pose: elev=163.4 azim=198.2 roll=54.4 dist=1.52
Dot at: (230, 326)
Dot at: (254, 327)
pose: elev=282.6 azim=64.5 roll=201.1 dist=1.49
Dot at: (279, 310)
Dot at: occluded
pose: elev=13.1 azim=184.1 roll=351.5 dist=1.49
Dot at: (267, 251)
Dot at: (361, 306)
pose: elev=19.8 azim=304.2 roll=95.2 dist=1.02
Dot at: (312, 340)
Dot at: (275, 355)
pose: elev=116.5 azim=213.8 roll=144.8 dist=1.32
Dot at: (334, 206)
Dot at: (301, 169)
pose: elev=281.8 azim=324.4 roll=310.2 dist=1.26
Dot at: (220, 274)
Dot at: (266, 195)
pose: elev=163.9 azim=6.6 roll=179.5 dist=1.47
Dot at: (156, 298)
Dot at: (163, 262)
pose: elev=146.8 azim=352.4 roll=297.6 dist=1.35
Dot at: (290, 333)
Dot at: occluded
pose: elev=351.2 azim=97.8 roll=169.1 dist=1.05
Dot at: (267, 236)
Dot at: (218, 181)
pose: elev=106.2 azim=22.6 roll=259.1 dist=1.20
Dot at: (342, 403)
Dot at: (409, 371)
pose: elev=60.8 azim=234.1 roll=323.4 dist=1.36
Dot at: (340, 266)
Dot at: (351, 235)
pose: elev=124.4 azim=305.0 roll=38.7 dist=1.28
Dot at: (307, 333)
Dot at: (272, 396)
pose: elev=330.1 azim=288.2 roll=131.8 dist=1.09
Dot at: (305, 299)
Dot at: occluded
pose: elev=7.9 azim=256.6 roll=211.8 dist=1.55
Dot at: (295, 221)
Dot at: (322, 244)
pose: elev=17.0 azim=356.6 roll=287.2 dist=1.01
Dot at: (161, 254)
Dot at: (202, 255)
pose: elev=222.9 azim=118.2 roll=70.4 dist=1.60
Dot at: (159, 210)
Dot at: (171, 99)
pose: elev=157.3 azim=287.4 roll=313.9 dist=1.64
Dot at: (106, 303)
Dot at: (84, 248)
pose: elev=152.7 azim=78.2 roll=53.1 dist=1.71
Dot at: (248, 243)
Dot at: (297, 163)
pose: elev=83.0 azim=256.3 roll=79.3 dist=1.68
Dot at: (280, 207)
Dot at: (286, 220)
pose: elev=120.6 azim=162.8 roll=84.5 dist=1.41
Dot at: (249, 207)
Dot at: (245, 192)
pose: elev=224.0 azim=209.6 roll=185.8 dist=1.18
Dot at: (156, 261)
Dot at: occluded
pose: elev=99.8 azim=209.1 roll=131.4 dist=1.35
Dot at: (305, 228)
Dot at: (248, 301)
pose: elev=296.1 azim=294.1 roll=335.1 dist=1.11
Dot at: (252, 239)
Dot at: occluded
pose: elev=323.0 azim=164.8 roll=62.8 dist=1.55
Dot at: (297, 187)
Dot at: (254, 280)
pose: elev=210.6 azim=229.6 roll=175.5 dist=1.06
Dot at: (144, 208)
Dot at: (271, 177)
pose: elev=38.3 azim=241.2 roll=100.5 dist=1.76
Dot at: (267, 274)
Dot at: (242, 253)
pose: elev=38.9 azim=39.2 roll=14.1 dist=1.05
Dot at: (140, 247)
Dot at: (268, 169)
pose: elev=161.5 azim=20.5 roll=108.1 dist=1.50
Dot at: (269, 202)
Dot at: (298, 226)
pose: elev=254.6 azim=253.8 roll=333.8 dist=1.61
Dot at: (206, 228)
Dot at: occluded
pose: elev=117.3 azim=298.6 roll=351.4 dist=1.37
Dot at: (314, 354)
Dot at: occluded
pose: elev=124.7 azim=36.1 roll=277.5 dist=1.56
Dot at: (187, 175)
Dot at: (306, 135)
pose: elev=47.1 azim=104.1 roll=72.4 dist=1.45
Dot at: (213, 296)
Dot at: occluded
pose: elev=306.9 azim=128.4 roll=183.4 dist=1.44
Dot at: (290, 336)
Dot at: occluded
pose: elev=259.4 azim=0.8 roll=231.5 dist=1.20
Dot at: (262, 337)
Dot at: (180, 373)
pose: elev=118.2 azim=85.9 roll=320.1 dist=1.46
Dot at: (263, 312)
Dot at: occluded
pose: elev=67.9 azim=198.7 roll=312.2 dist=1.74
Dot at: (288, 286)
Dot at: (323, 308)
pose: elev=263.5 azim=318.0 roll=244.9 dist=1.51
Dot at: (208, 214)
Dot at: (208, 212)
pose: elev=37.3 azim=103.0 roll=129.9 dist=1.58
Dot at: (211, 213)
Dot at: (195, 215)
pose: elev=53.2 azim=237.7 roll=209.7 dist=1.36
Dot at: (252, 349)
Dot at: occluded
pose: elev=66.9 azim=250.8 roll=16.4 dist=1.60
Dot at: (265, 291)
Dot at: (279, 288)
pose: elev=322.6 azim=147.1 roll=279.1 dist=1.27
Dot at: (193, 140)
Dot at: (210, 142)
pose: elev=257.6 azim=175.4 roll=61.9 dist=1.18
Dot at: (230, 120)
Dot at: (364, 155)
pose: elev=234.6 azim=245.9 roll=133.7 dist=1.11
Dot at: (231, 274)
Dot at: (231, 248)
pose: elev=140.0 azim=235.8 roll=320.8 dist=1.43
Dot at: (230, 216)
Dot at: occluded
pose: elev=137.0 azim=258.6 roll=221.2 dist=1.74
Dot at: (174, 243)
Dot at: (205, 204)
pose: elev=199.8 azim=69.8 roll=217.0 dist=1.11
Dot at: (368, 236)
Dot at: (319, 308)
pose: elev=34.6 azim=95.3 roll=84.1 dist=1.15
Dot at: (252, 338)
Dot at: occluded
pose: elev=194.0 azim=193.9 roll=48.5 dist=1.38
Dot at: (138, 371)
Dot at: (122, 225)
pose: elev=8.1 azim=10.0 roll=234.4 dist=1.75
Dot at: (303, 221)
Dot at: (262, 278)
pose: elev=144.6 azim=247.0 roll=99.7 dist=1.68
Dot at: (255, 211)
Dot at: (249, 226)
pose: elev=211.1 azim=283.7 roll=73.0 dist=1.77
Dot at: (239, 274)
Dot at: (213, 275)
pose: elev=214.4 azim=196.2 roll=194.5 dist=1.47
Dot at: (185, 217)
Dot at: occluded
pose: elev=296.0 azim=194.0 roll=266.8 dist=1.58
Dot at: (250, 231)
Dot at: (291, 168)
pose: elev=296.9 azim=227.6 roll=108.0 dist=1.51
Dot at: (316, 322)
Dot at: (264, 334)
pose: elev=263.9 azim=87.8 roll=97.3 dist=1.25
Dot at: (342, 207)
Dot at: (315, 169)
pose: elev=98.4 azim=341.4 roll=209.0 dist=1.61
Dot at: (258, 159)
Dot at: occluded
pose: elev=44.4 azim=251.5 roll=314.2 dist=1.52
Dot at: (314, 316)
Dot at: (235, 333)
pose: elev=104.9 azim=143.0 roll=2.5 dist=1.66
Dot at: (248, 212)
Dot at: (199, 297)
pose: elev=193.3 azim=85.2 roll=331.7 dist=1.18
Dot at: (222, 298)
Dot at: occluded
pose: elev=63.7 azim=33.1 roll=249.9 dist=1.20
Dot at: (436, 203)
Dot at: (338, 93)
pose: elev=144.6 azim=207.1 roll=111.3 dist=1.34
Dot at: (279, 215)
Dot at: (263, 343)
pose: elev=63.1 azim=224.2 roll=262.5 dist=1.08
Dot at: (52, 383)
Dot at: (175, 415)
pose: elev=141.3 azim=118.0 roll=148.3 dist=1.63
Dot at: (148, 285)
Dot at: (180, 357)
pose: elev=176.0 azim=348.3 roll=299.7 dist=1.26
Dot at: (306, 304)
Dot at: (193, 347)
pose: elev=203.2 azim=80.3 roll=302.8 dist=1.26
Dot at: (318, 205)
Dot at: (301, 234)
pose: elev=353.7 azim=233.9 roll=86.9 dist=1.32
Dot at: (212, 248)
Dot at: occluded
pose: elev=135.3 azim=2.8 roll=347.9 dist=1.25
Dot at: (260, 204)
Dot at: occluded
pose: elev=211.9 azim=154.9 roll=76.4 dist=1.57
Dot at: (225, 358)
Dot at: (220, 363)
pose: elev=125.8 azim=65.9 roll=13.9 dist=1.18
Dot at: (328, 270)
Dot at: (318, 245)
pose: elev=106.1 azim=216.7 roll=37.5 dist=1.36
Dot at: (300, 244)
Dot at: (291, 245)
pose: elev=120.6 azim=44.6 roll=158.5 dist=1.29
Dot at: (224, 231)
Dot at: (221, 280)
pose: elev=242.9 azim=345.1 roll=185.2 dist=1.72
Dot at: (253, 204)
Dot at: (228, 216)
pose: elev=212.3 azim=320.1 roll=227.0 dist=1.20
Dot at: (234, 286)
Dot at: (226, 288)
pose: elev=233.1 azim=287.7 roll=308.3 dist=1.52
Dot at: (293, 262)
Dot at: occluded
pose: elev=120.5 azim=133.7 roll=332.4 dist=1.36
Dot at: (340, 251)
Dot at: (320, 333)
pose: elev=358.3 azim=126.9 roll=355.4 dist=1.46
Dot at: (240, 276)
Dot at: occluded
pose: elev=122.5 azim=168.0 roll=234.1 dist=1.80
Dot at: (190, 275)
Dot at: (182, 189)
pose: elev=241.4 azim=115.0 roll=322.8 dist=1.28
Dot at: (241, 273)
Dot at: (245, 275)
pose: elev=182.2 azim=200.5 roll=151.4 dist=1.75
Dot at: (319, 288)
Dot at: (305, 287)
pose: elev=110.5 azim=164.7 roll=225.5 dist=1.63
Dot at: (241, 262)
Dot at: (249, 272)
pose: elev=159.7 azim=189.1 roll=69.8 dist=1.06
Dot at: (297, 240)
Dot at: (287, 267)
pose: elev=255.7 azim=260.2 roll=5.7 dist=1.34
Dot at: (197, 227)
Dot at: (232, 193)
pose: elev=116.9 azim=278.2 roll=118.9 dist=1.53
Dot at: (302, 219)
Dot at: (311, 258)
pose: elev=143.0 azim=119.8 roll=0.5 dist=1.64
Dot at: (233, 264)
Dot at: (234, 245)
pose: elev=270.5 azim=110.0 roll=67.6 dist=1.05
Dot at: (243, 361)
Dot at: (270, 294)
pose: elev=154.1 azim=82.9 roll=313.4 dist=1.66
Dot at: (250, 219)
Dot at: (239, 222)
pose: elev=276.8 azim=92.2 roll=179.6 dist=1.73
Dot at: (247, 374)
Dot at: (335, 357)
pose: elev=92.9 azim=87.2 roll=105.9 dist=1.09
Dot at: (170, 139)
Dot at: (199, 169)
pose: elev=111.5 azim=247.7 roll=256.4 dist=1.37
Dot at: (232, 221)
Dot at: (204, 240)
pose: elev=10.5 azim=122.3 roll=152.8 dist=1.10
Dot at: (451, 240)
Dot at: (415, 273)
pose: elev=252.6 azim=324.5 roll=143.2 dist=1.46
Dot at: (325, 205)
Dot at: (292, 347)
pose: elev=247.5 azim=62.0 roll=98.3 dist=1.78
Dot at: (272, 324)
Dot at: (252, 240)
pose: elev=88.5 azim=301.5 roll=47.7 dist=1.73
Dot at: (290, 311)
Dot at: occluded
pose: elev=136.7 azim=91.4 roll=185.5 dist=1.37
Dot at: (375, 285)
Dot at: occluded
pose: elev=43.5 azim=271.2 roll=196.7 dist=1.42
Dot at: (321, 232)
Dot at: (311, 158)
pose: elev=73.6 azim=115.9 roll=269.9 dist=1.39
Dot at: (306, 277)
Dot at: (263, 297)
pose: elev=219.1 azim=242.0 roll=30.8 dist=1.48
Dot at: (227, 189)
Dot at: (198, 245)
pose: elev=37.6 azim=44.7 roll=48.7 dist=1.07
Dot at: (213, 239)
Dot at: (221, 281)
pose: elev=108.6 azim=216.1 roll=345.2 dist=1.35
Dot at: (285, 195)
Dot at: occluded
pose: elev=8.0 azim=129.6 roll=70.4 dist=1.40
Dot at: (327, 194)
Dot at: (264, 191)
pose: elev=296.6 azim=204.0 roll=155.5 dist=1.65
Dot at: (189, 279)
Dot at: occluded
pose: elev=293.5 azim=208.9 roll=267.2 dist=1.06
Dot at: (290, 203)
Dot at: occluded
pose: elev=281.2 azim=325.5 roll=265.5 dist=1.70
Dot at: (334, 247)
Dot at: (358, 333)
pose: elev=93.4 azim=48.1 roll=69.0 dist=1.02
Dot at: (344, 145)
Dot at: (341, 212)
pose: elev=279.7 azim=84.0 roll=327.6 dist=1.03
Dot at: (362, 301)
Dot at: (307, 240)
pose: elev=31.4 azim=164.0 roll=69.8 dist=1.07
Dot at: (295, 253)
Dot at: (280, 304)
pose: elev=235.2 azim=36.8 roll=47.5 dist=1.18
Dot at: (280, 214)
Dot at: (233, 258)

● ● ● ● ●

● WHAT IS REQUIRED
Give the lines of the material above, from the one containing "pose: elev=8.1 azim=10.0 roll=234.4 dist=1.75" through the one containing "Dot at: (213, 275)", inclusive, as a JSON list of strings. Use one string per line and leave out blank lines.

● CORRECT RESPONSE
[
  "pose: elev=8.1 azim=10.0 roll=234.4 dist=1.75",
  "Dot at: (303, 221)",
  "Dot at: (262, 278)",
  "pose: elev=144.6 azim=247.0 roll=99.7 dist=1.68",
  "Dot at: (255, 211)",
  "Dot at: (249, 226)",
  "pose: elev=211.1 azim=283.7 roll=73.0 dist=1.77",
  "Dot at: (239, 274)",
  "Dot at: (213, 275)"
]